··· STUDY MATERIAL

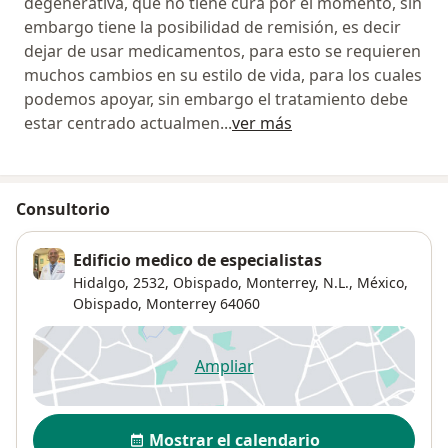
degenerativa, que no tiene cura por el momento, sin
embargo tiene la posibilidad de remisión, es decir
dejar de usar medicamentos, para esto se requieren
muchos cambios en su estilo de vida, para los cuales
podemos apoyar, sin embargo el tratamiento debe
estar centrado actualmen
...
ver más
Consultorio
Edificio medico de especialistas
Hidalgo, 2532, Obispado, Monterrey, N.L., México,
Obispado
,
Monterrey
64060
Ampliar
se abre en una nueva pestañ
Disponibilidad
Mostrar el calendario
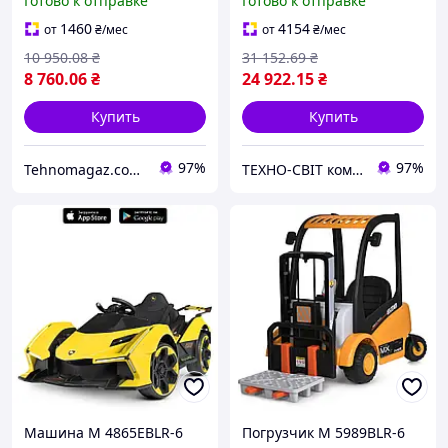
Готово к отправке
Готово к отправке
красный
TF,USB,BT,EVA,муз.,свет,ко
жа,серый
1460
4154
от
₴
/мес
от
₴
/мес
10 950
.08
₴
31 152
.69
₴
8 760
.06
₴
24 922
.15
₴
Купить
Купить
97%
97%
Tehnomagaz.com.ua - это передовой интернет-магазин, специализирующийся на продаже техники
ТЕХНО-СВІТ компьютерна техніка, мобільні аксесуари, електронна техніка та багато іншого.
Машина M 4865EBLR-6
Погрузчик M 5989BLR-6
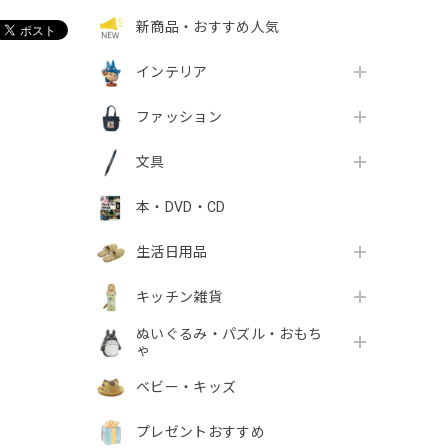
新商品・おすすめ人気
インテリア
ファッション
文具
本・DVD・CD
生活日用品
キッチン雑貨
ぬいぐるみ・パズル・おもち
ゃ
ベビー・キッズ
プレゼントおすすめ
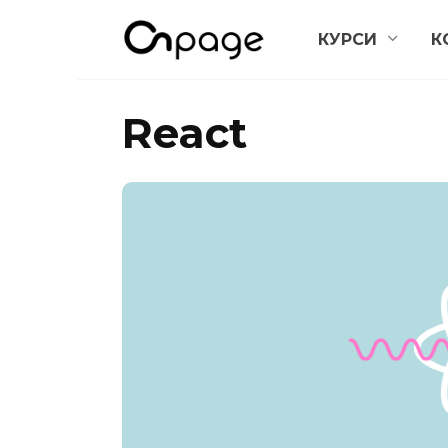
Перейти
КУРСИ
К
до
вмісту
React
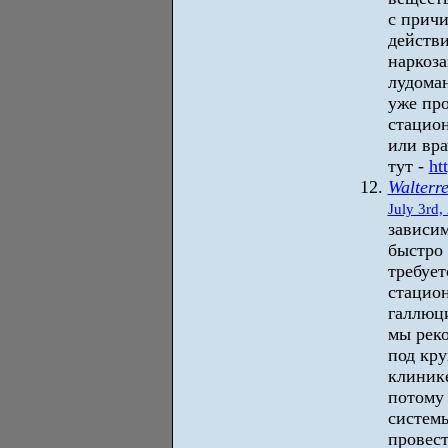
с прич
действи
наркоз
лудома
уже пр
стацион
или вра
тут -
ht
Walterr
July 3rd,
зависим
быстро 
требует
стацион
галлюц
мы реко
под кр
клинике
потому
системы
провес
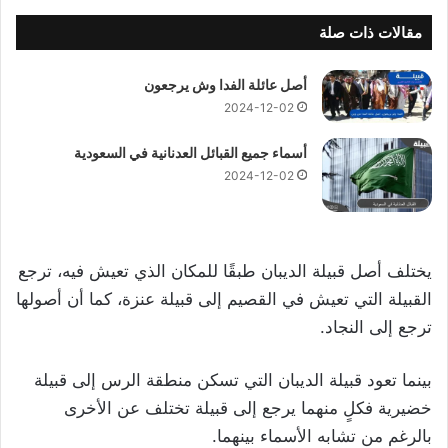
مقالات ذات صلة
أصل عائلة الفدا وش يرجعون
2024-12-02
أسماء جميع القبائل العدنانية في السعودية
2024-12-02
يختلف أصل قبيلة الديبان طبقًا للمكان الذي تعيش فيه، ترجع
القبيلة التي تعيش في القصيم إلى قبيلة عنزة، كما أن أصولها
ترجع إلى النجاد.
بينما تعود قبيلة الديبان التي تسكن منطقة الرس إلى قبيلة
خضيرية فكلٍ منهما يرجع إلى قبيلة تختلف عن الأخرى
بالرغم من تشابه الأسماء بينهما.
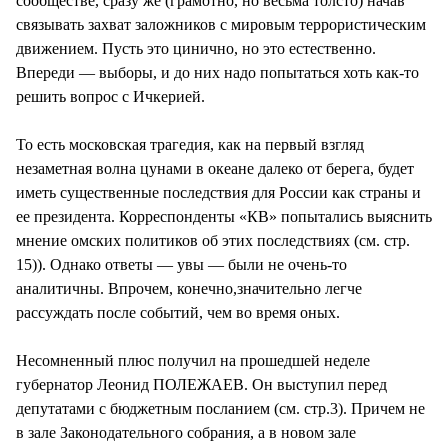
сообществе, сразу же (грамотно, но весьма толсто) начав
связывать захват заложников с мировым террористическим
движением. Пусть это цинично, но это естественно.
Впереди — выборы, и до них надо попытаться хоть как-то
решить вопрос с Ичкерией.
То есть московская трагедия, как на первый взгляд
незаметная волна цунами в океане далеко от берега, будет
иметь существенные последствия для России как страны и
ее президента. Корреспонденты «КВ» попытались выяснить
мнение омских политиков об этих последствиях (см. стр.
15)). Однако ответы — увы — были не очень-то
аналитичны. Впрочем, конечно,значительно легче
рассуждать после событий, чем во время оных.
Несомненный плюс получил на прошедшей неделе
губернатор Леонид ПОЛЕЖАЕВ. Он выступил перед
депутатами с бюджетным посланием (см. стр.3). Причем не
в зале Законодательного собрания, а в новом зале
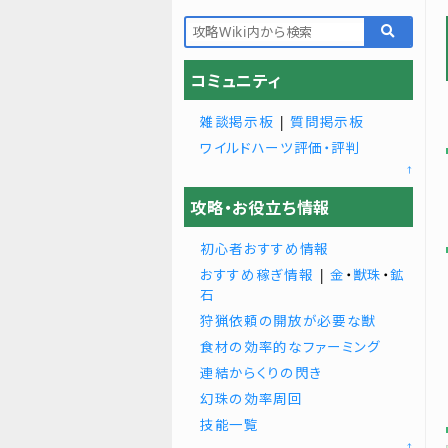
コミュニティ
雑談掲示板
|
質問掲示板
ワイルドハーツ評価・評判
↑
攻略・お役立ち情報
初心者おすすめ情報
おすすめ稼ぎ情報
|
金
・
獣珠
・
鉱
石
狩猟依頼の開放が必要な獣
食材の効率的なファーミング
連結からくりの閃き
幻珠の効率周回
技能一覧
↑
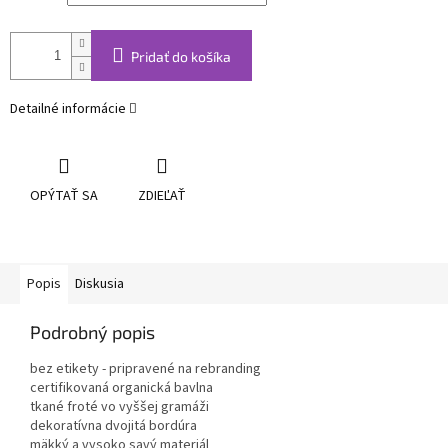
Pridať do košíka
Detailné informácie
OPÝTAŤ SA
ZDIEĽAŤ
Popis
Diskusia
Podrobný popis
bez etikety - pripravené na rebranding
certifikovaná organická bavlna
tkané froté vo vyššej gramáži
dekoratívna dvojitá bordúra
mäkký a vysoko savý materiál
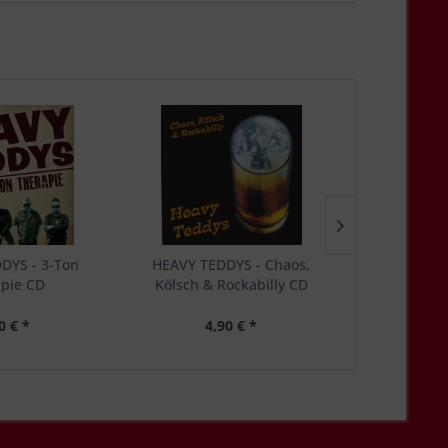
DYS - 3-Ton
HEAVY TEDDYS - Chaos,
ALI GATOR
pie CD
Kölsch & Rockabilly CD
HOT REPTIL
0 € *
4,90 € *
12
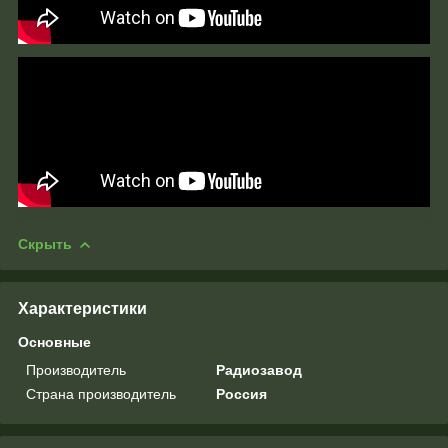
Скрыть
Характеристики
Основные
Производитель
Радиозавод
Страна производитель
Россия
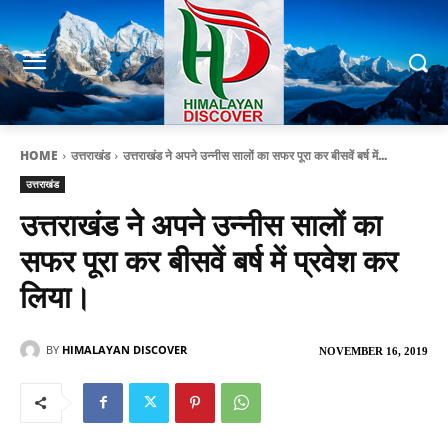
HOME
उत्तराखंड
उत्तराखंड ने अपने उन्नीस सालों का सफर पूरा कर बीसवें बर्ष में...
उत्तराखंड
उत्तराखंड ने अपने उन्नीस सालों का
सफर पूरा कर बीसवें बर्ष में प्रवेश कर
लिया।
BY
HIMALAYAN DISCOVER
NOVEMBER 16, 2019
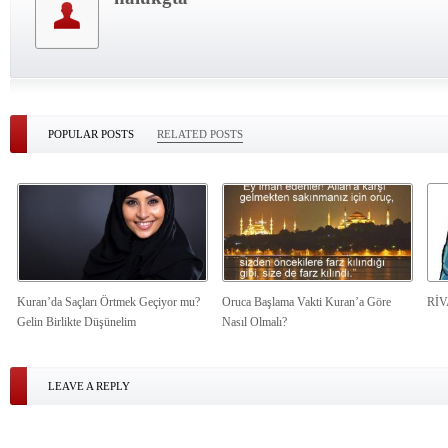
POPULAR POSTS
RELATED POSTS
Kuran’da Saçları Örtmek Geçiyor mu?
Oruca Başlama Vakti Kuran’a Göre
Rİ
Gelin Birlikte Düşünelim
Nasıl Olmalı?
LEAVE A REPLY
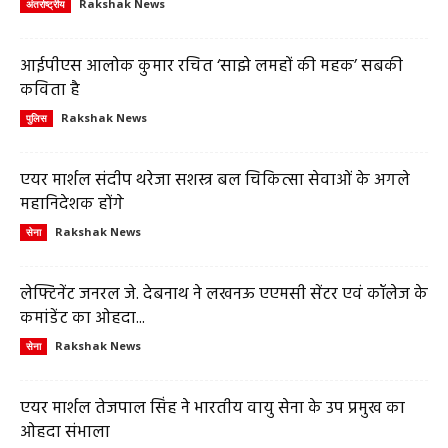
Rakshak News
अंतर्राष्ट्रीय
आईपीएस आलोक कुमार रचित ‘साझे लमहों की महक’ सबकी
कविता है
Rakshak News
पुलिस
एयर मार्शल संदीप थरेजा सशस्त्र बल चिकित्सा सेवाओं के अगले
महानिदेशक होंगे
Rakshak News
सेना
लेफ्टिनेंट जनरल जे. देबनाथ ने लखनऊ एएमसी सेंटर एवं कॉलेज के
कमांडेंट का ओहदा...
Rakshak News
सेना
एयर मार्शल तेजपाल सिंह ने भारतीय वायु सेना के उप प्रमुख का
ओहदा संभाला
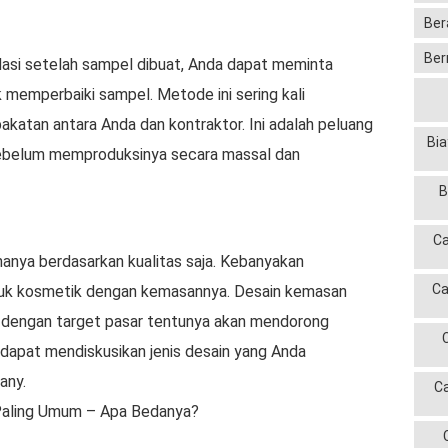
Ber
Ber
asi setelah sampel dibuat, Anda dapat meminta
 memperbaiki sampel. Metode ini sering kali
katan antara Anda dan kontraktor. Ini adalah peluang
Bia
sebelum memproduksinya secara massal dan
B
Ca
hanya berdasarkan kualitas saja. Kebanyakan
Ca
uk kosmetik dengan kemasannya. Desain kemasan
i dengan target pasar tentunya akan mendorong
dapat mendiskusikan jenis desain yang Anda
any.
C
Paling Umum – Apa Bedanya?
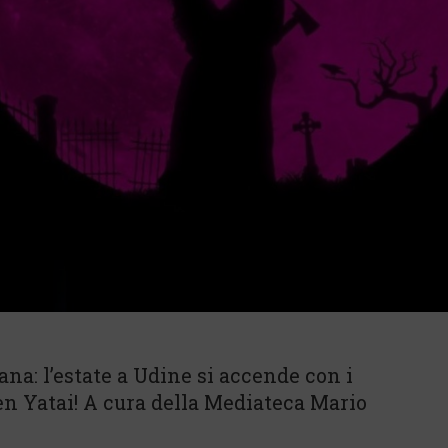
ana: l’estate a Udine si accende con i
n Yatai! A cura della Mediateca Mario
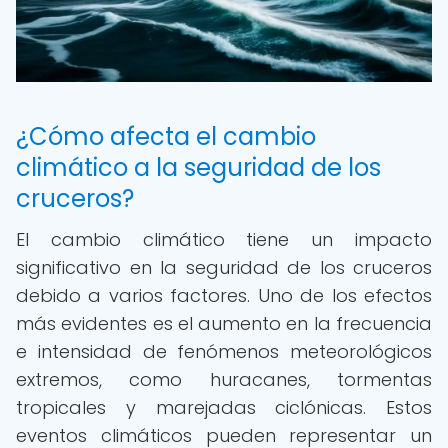
¿Cómo afecta el cambio
climático a la seguridad de los
cruceros?
El cambio climático tiene un impacto
significativo en la seguridad de los cruceros
debido a varios factores. Uno de los efectos
más evidentes es el aumento en la frecuencia
e intensidad de fenómenos meteorológicos
extremos, como huracanes, tormentas
tropicales y marejadas ciclónicas. Estos
eventos climáticos pueden representar un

······

• _INSTRUCTION_
Copy the full listing above exactly, apart from the pictures.

• _RESPONSE TO THIS TASK_
degenerativa, que no tiene cura por el momento, sin
embargo tiene la posibilidad de remisión, es decir
dejar de usar medicamentos, para esto se requieren
muchos cambios en su estilo de vida, para los cuales
podemos apoyar, sin embargo el tratamiento debe
estar centrado actualmen
...
ver más
Consultorio
Edificio medico de especialistas
Hidalgo, 2532, Obispado, Monterrey, N.L., México,
Obispado
,
Monterrey
64060
Ampliar
se abre en una nueva pestañ
Disponibilidad
Mostrar el calendario
Готово к отправке
Готово к отправке
красный
TF,USB,BT,EVA,муз.,свет,ко
жа,серый
1460
4154
от
₴
/мес
от
₴
/мес
10 950
.08
₴
31 152
.69
₴
8 760
.06
₴
24 922
.15
₴
Купить
Купить
97%
97%
Tehnomagaz.com.ua - это передовой интернет-магазин, специализирующийся на продаже техники
ТЕХНО-СВІТ компьютерна техніка, мобільні аксесуари, електронна техніка та багато іншого.
Машина M 4865EBLR-6
Погрузчик M 5989BLR-6
新商品・おすすめ人気
インテリア
ファッション
文具
本・DVD・CD
生活日用品
キッチン雑貨
ぬいぐるみ・パズル・おもち
ゃ
ベビー・キッズ
プレゼントおすすめ
Перейти
КУРСИ
К
до
вмісту
React
с прич
действи
наркоз
лудома
уже пр
стацион
или вра
тут -
ht
Walterr
July 3rd,
зависим
быстро 
требует
стацион
галлюц
мы реко
под кр
клинике
потому
системы
провес
مقالات ذات صلة
أصل عائلة الفدا وش يرجعون
2024-12-02
أسماء جميع القبائل العدنانية في السعودية
2024-12-02
يختلف أصل قبيلة الديبان طبقًا للمكان الذي تعيش فيه، ترجع
القبيلة التي تعيش في القصيم إلى قبيلة عنزة، كما أن أصولها
ترجع إلى النجاد.
بينما تعود قبيلة الديبان التي تسكن منطقة الرس إلى قبيلة
خضيرية فكلٍ منهما يرجع إلى قبيلة تختلف عن الأخرى
بالرغم من تشابه الأسماء بينهما.
сообществе, сразу же (грамотно, но весьма толсто) начав
связывать захват заложников с мировым террористическим
движением. Пусть это цинично, но это естественно.
Впереди — выборы, и до них надо попытаться хоть как-то
решить вопрос с Ичкерией.
То есть московская трагедия, как на первый взгляд
незаметная волна цунами в океане далеко от берега, будет
иметь существенные последствия для России как страны и
ее президента. Корреспонденты «КВ» попытались выяснить
мнение омских политиков об этих последствиях (см. стр.
15)). Однако ответы — увы — были не очень-то
аналитичны. Впрочем, конечно,значительно легче
рассуждать после событий, чем во время оных.
Несомненный плюс получил на прошедшей неделе
губернатор Леонид ПОЛЕЖАЕВ. Он выступил перед
депутатами с бюджетным посланием (см. стр.3). Причем не
в зале Законодательного собрания, а в новом зале
コミュニティ
雑談掲示板
|
質問掲示板
ワイルドハーツ評価・評判
↑
攻略・お役立ち情報
初心者おすすめ情報
おすすめ稼ぎ情報
|
金
・
獣珠
・
鉱
石
狩猟依頼の開放が必要な獣
食材の効率的なファーミング
連結からくりの閃き
幻珠の効率周回
技能一覧
↑
Pridať do košíka
Detailné informácie
OPÝTAŤ SA
ZDIEĽAŤ
Popis
Diskusia
Podrobný popis
bez etikety - pripravené na rebranding
certifikovaná organická bavlna
tkané froté vo vyššej gramáži
dekoratívna dvojitá bordúra
mäkký a vysoko savý materiál
DYS - 3-Ton
HEAVY TEDDYS - Chaos,
ALI GATOR
pie CD
Kölsch & Rockabilly CD
HOT REPTIL
0 € *
4,90 € *
12
Скрыть
Характеристики
Основные
Производитель
Радиозавод
Страна производитель
Россия
HOME
उत्तराखंड
उत्तराखंड ने अपने उन्नीस सालों का सफर पूरा कर बीसवें बर्ष में...
उत्तराखंड
उत्तराखंड ने अपने उन्नीस सालों का
सफर पूरा कर बीसवें बर्ष में प्रवेश कर
लिया।
BY
HIMALAYAN DISCOVER
NOVEMBER 16, 2019
POPULAR POSTS
RELATED POSTS
Kuran’da Saçları Örtmek Geçiyor mu?
Oruca Başlama Vakti Kuran’a Göre
Rİ
Gelin Birlikte Düşünelim
Nasıl Olmalı?
LEAVE A REPLY
Rakshak News
अंतर्राष्ट्रीय
आईपीएस आलोक कुमार रचित ‘साझे लमहों की महक’ सबकी
कविता है
Rakshak News
पुलिस
एयर मार्शल संदीप थरेजा सशस्त्र बल चिकित्सा सेवाओं के अगले
महानिदेशक होंगे
Rakshak News
सेना
लेफ्टिनेंट जनरल जे. देबनाथ ने लखनऊ एएमसी सेंटर एवं कॉलेज के
कमांडेंट का ओहदा...
Rakshak News
सेना
एयर मार्शल तेजपाल सिंह ने भारतीय वायु सेना के उप प्रमुख का
ओहदा संभाला
Ber
Ber
asi setelah sampel dibuat, Anda dapat meminta
 memperbaiki sampel. Metode ini sering kali
katan antara Anda dan kontraktor. Ini adalah peluang
Bia
sebelum memproduksinya secara massal dan
B
Ca
hanya berdasarkan kualitas saja. Kebanyakan
Ca
uk kosmetik dengan kemasannya. Desain kemasan
i dengan target pasar tentunya akan mendorong
dapat mendiskusikan jenis desain yang Anda
any.
C
Paling Umum – Apa Bedanya?
ana: l’estate a Udine si accende con i
n Yatai! A cura della Mediateca Mario
¿Cómo afecta el cambio
climático a la seguridad de los
cruceros?
El cambio climático tiene un impacto
significativo en la seguridad de los cruceros
debido a varios factores. Uno de los efectos
más evidentes es el aumento en la frecuencia
e intensidad de fenómenos meteorológicos
extremos, como huracanes, tormentas
tropicales y marejadas ciclónicas. Estos
eventos climáticos pueden representar un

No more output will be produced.